* What is expected *
Output every entry exactly as written, but omit the pictures.

* Provided data *
********

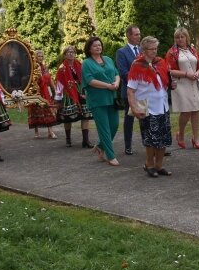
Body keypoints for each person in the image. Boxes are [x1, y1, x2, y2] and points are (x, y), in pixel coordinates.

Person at [129, 36, 173, 177]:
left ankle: (159, 165)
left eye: (156, 48)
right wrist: (134, 108)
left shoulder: (160, 62)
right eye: (151, 49)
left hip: (163, 106)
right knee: (150, 139)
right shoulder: (137, 65)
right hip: (148, 108)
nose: (154, 51)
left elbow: (165, 82)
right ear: (144, 50)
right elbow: (130, 90)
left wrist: (172, 84)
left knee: (163, 137)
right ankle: (149, 164)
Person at [82, 36, 121, 166]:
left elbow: (116, 73)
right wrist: (107, 86)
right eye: (95, 46)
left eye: (99, 45)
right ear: (89, 49)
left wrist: (116, 82)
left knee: (114, 125)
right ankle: (110, 156)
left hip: (112, 97)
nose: (98, 47)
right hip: (97, 100)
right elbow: (90, 81)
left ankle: (100, 145)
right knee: (104, 128)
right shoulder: (86, 63)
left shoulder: (108, 59)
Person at [166, 27, 199, 149]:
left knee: (196, 110)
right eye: (177, 37)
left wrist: (198, 72)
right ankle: (181, 134)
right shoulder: (172, 52)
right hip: (182, 84)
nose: (179, 39)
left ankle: (196, 138)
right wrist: (186, 74)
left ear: (187, 38)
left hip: (194, 82)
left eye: (182, 37)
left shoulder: (193, 50)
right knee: (186, 111)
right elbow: (170, 70)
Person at [54, 46, 93, 148]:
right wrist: (58, 99)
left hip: (81, 91)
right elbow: (59, 84)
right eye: (68, 52)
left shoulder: (79, 65)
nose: (71, 54)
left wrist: (87, 90)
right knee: (68, 117)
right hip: (68, 93)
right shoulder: (62, 68)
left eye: (72, 52)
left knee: (86, 116)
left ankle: (85, 140)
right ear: (65, 55)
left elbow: (85, 78)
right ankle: (68, 139)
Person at [116, 25, 142, 155]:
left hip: (143, 91)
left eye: (139, 34)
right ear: (129, 36)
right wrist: (138, 80)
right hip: (130, 92)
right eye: (136, 34)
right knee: (129, 119)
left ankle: (149, 144)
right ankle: (128, 146)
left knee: (145, 118)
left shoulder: (143, 50)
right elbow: (123, 72)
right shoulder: (122, 52)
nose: (139, 36)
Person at [28, 50, 58, 139]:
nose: (40, 58)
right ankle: (36, 132)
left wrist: (54, 91)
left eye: (41, 56)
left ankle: (50, 132)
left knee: (48, 110)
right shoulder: (32, 68)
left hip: (45, 92)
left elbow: (49, 79)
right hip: (36, 92)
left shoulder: (45, 67)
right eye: (38, 56)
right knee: (35, 110)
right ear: (35, 57)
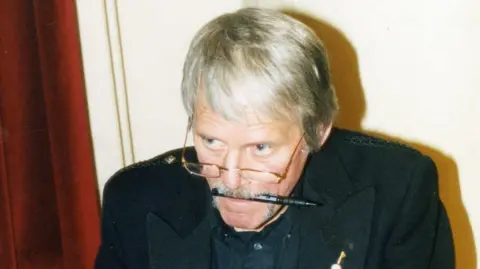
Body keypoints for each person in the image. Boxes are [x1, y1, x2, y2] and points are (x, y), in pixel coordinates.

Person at [94, 7, 454, 269]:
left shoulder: (399, 191)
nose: (231, 179)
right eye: (211, 142)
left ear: (317, 130)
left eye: (261, 148)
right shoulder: (134, 200)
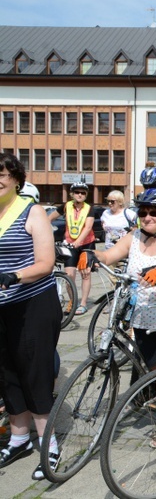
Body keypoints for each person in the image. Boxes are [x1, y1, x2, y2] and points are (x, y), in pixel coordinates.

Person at [77, 189, 156, 429]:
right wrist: (90, 254)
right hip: (142, 320)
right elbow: (109, 255)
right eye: (143, 213)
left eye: (154, 213)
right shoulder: (134, 236)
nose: (147, 217)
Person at [0, 153, 62, 480]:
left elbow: (45, 262)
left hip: (33, 302)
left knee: (34, 372)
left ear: (16, 180)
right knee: (7, 372)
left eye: (2, 175)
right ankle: (20, 438)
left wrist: (14, 275)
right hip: (2, 307)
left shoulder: (31, 211)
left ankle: (48, 444)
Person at [47, 181, 95, 315]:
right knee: (69, 275)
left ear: (86, 195)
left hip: (86, 244)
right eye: (77, 192)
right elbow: (49, 218)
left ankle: (83, 303)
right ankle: (73, 301)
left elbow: (88, 227)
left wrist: (79, 242)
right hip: (70, 243)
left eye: (83, 193)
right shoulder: (66, 206)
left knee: (85, 274)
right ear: (72, 194)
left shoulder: (89, 208)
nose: (80, 195)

********

* Finished task *
Body keypoints for each person in the image. Boxes are [x1, y1, x2, y2] and points are (x, y), in pixel coordinates.

Person at [129, 36, 173, 177]:
left ankle: (159, 165)
left eye: (156, 48)
right wrist: (134, 108)
left shoulder: (160, 62)
right eye: (151, 49)
left hip: (163, 106)
right knee: (150, 139)
right shoulder: (137, 65)
right hip: (148, 108)
nose: (154, 51)
left elbow: (165, 82)
right ear: (144, 50)
right elbow: (130, 90)
left wrist: (172, 84)
left knee: (163, 137)
right ankle: (149, 164)
Person at [82, 36, 121, 166]:
left elbow: (116, 73)
right wrist: (107, 86)
right eye: (95, 46)
left eye: (99, 45)
right ear: (89, 49)
left wrist: (116, 82)
left knee: (114, 125)
right ankle: (110, 156)
left hip: (112, 97)
nose: (98, 47)
right hip: (97, 100)
right elbow: (90, 81)
left ankle: (100, 145)
right knee: (104, 128)
right shoulder: (86, 63)
left shoulder: (108, 59)
Person at [166, 27, 199, 149]:
left knee: (196, 110)
right eye: (177, 37)
left wrist: (198, 72)
right ankle: (181, 134)
right shoulder: (172, 52)
right hip: (182, 84)
nose: (179, 39)
left ankle: (196, 138)
right wrist: (186, 74)
left ear: (187, 38)
left hip: (194, 82)
left eye: (182, 37)
left shoulder: (193, 50)
right knee: (186, 111)
right elbow: (170, 70)
Person at [54, 46, 93, 148]:
right wrist: (58, 99)
left hip: (81, 91)
right elbow: (59, 84)
right eye: (68, 52)
left shoulder: (79, 65)
nose: (71, 54)
left wrist: (87, 90)
right knee: (68, 117)
right hip: (68, 93)
right shoulder: (62, 68)
left eye: (72, 52)
left knee: (86, 116)
left ankle: (85, 140)
right ear: (65, 55)
left elbow: (85, 78)
right ankle: (68, 139)
Person at [116, 25, 142, 155]:
left hip: (143, 91)
left eye: (139, 34)
right ear: (129, 36)
right wrist: (138, 80)
right hip: (130, 92)
right eye: (136, 34)
right knee: (129, 119)
left ankle: (149, 144)
right ankle: (128, 146)
left knee: (145, 118)
left shoulder: (143, 50)
right elbow: (123, 72)
right shoulder: (122, 52)
nose: (139, 36)
Person at [28, 50, 58, 139]:
nose: (40, 58)
right ankle: (36, 132)
left wrist: (54, 91)
left eye: (41, 56)
left ankle: (50, 132)
left knee: (48, 110)
right shoulder: (32, 68)
left hip: (45, 92)
left elbow: (49, 79)
right hip: (36, 92)
left shoulder: (45, 67)
right eye: (38, 56)
right knee: (35, 110)
right ear: (35, 57)
Body keypoints for each person in the image. Boxes are [x1, y1, x2, y2] and points are (x, y), in pixel coordinates.

Person at [94, 7, 454, 269]:
left shoulder: (399, 191)
nose: (231, 179)
right eye: (211, 142)
left ear: (317, 130)
left eye: (261, 148)
right shoulder: (134, 200)
Body keypoints for each person in the image. Boxes are [x1, y1, x2, y2] and points are (x, y), in pixel coordinates.

Person at [77, 189, 156, 429]:
right wrist: (90, 254)
right hip: (142, 320)
right elbow: (109, 255)
right eye: (143, 213)
left eye: (154, 213)
right shoulder: (134, 236)
nose: (147, 217)
Person at [0, 153, 62, 480]:
left elbow: (45, 262)
left hip: (33, 302)
left knee: (34, 372)
left ear: (16, 180)
right knee: (7, 372)
left eye: (2, 175)
right ankle: (20, 438)
left wrist: (14, 275)
right hip: (2, 307)
left shoulder: (31, 211)
left ankle: (48, 444)
Person at [47, 181, 95, 315]:
right knee: (69, 275)
left ear: (86, 195)
left hip: (86, 244)
right eye: (77, 192)
right elbow: (49, 218)
left ankle: (83, 303)
right ankle: (73, 301)
left elbow: (88, 227)
left wrist: (79, 242)
right hip: (70, 243)
left eye: (83, 193)
right shoulder: (66, 206)
left knee: (85, 274)
right ear: (72, 194)
left shoulder: (89, 208)
nose: (80, 195)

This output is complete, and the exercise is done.